From what has been said it is clear that the theory put forth to authorize the issuance of the bonds because the warrants, having been issued for current expenses in anticipation of the collection of taxes, do not constitute an indebtedness of the district, is no less than a vain attempt to meander about a plain constitutional protection of the taxpayer. The issuance of bonds by a school district is through legislative authority only; by the very terms of the Act under which it is sought to issue the bonds, authority to issue them is withheld.
It is not for us to suggest how school districts may escape the consequences of excess expenditures or misfortune. We are to declare the law as we find it.
(Helena Water Works Co.
v.
City of Helena,
supra.) It may be that hardship will result, but, if it does, as the supreme court of Illinois said in
Law
v.
People,
87 Ill. 385, “that by no means warrants the violation of a plain and emphatic provision of the Constitution.
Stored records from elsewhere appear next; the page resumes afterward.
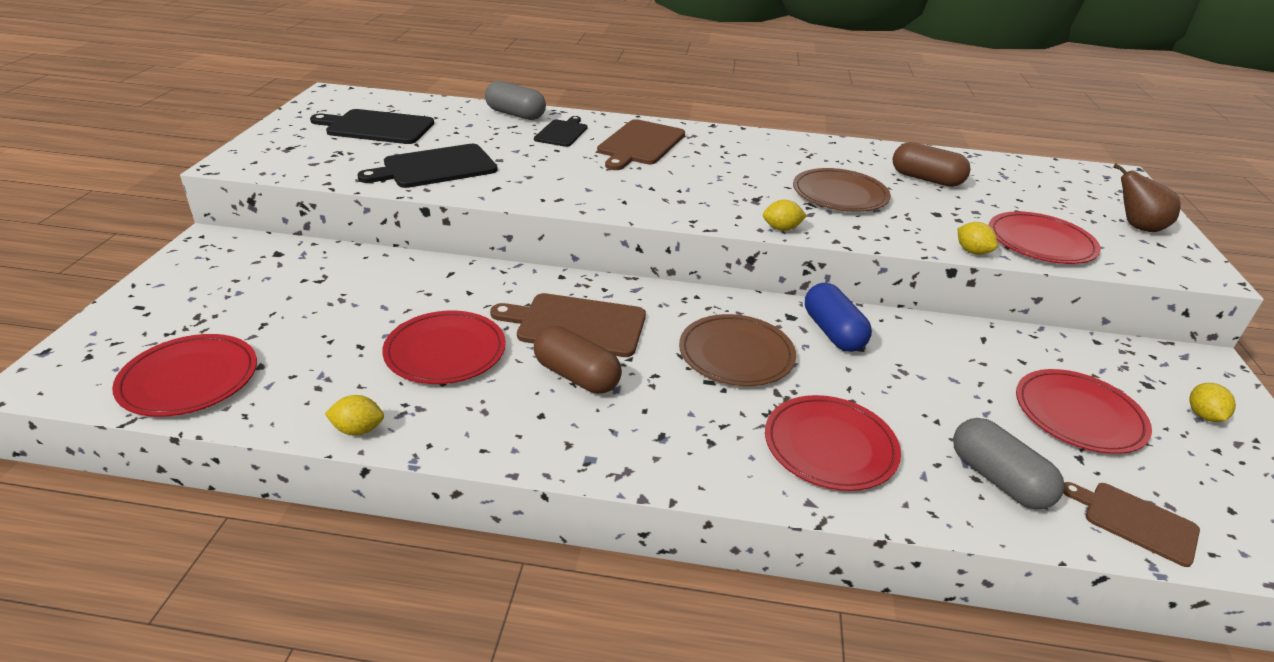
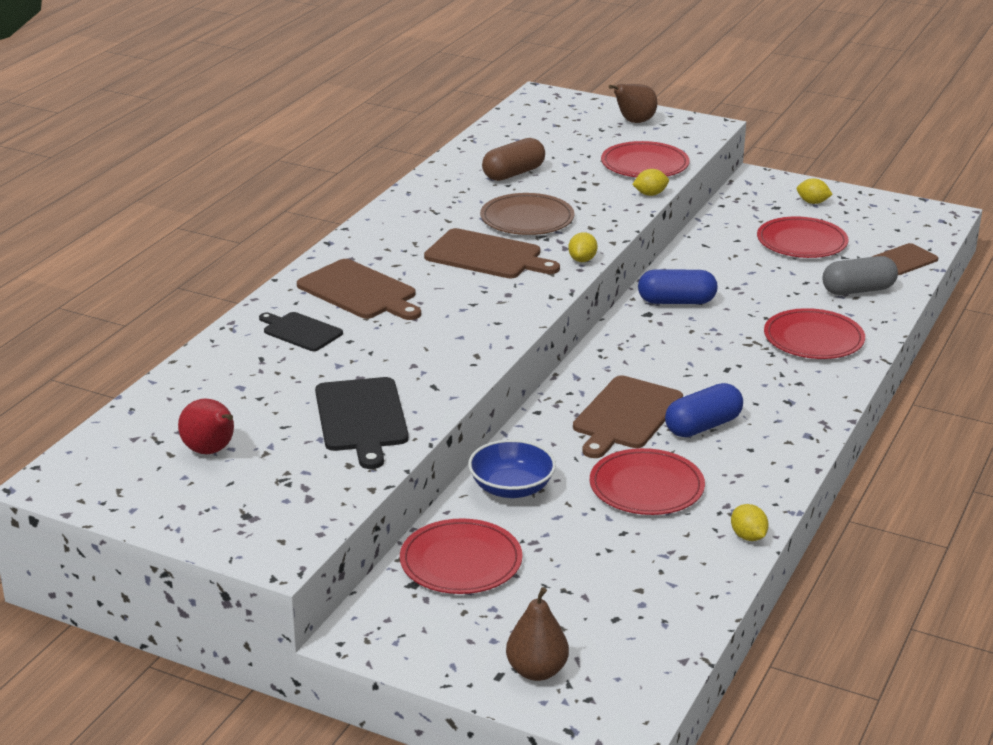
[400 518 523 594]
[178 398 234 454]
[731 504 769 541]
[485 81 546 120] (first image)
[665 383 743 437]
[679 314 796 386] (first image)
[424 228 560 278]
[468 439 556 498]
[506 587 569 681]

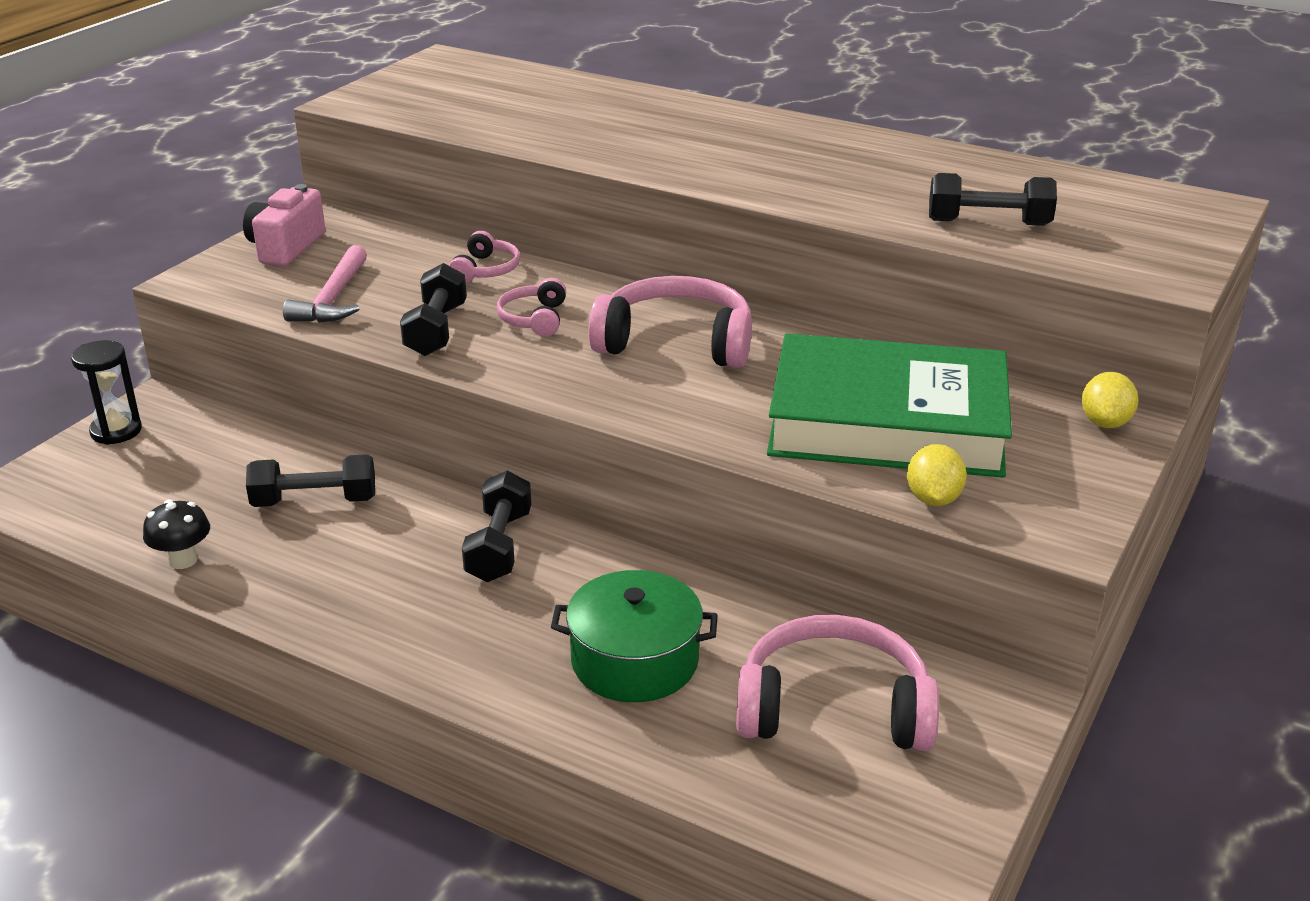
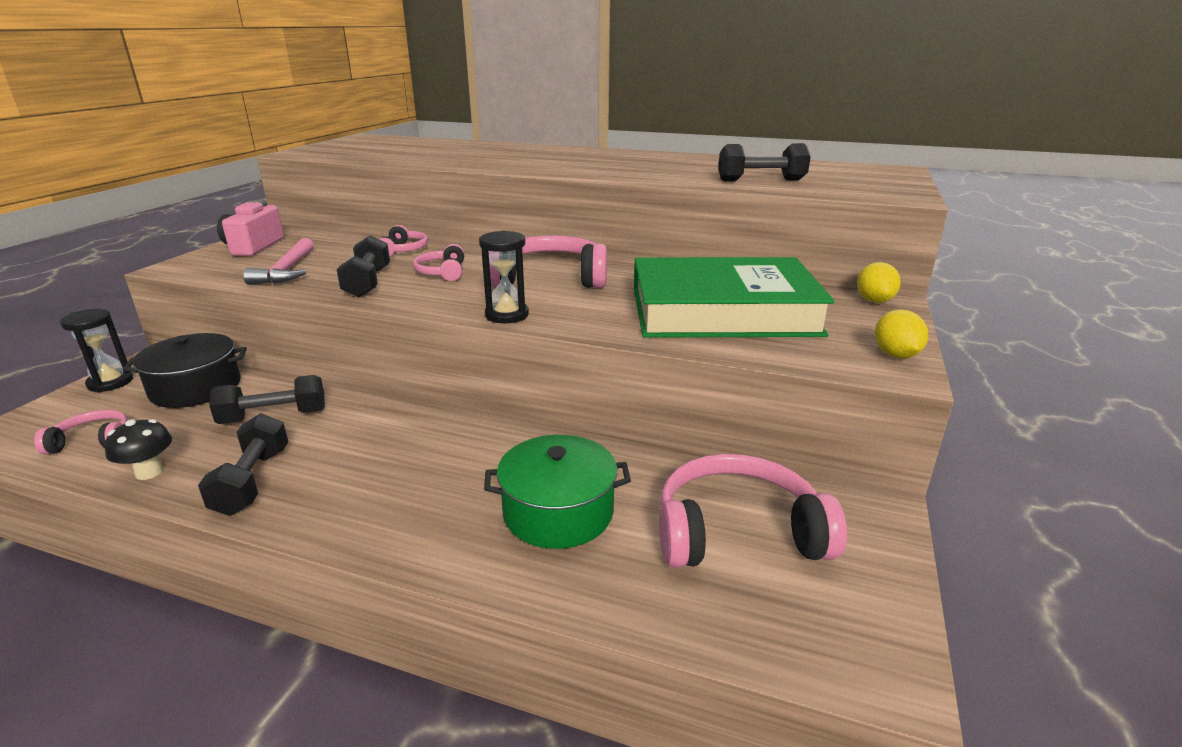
[198 413 288 516]
[875 309 928 358]
[34 410 128 454]
[123 333 247 408]
[479 231 529 323]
The liberty of the citizen, and his security in all his rights, in a large degree depend upon a rigid adherence to the provisions of the Constitution and the laws, and their faithful performance. If courts, to avoid hardships, may disregard and refuse to enforce their provisions, then the security of the citizen is imperiled. Then the will, it may be the unbridled will, of the judge, would usurp the place of the Constitution and the laws, and the violation of one provision is liable to speedily become a precedent for another, perhaps more flagrant, until all constitutional and legal barriers are destroyed, and none are secure in their rights.” (Quoted by the supreme court of the United States in
Lake County
v.
Hollins,
130 U. S. 662, 9 Sup. Ct. 651, 32 L. Ed. 1060.)
If legislative assemblies or courts are permitted, under color of construction or other specious ground, to depart from that which is plainly declared as the supreme will of the people in their written Constitution, “the people may well despair of ever being able to set any boundary to the powers of the gov-
eminent. Written constitutions will be worse than useless.”
(People ex rel. Seeley
v.
May,
supra.)
Let the writ issue.
Associate Justices Matthews, Stewart and Anderson, concur.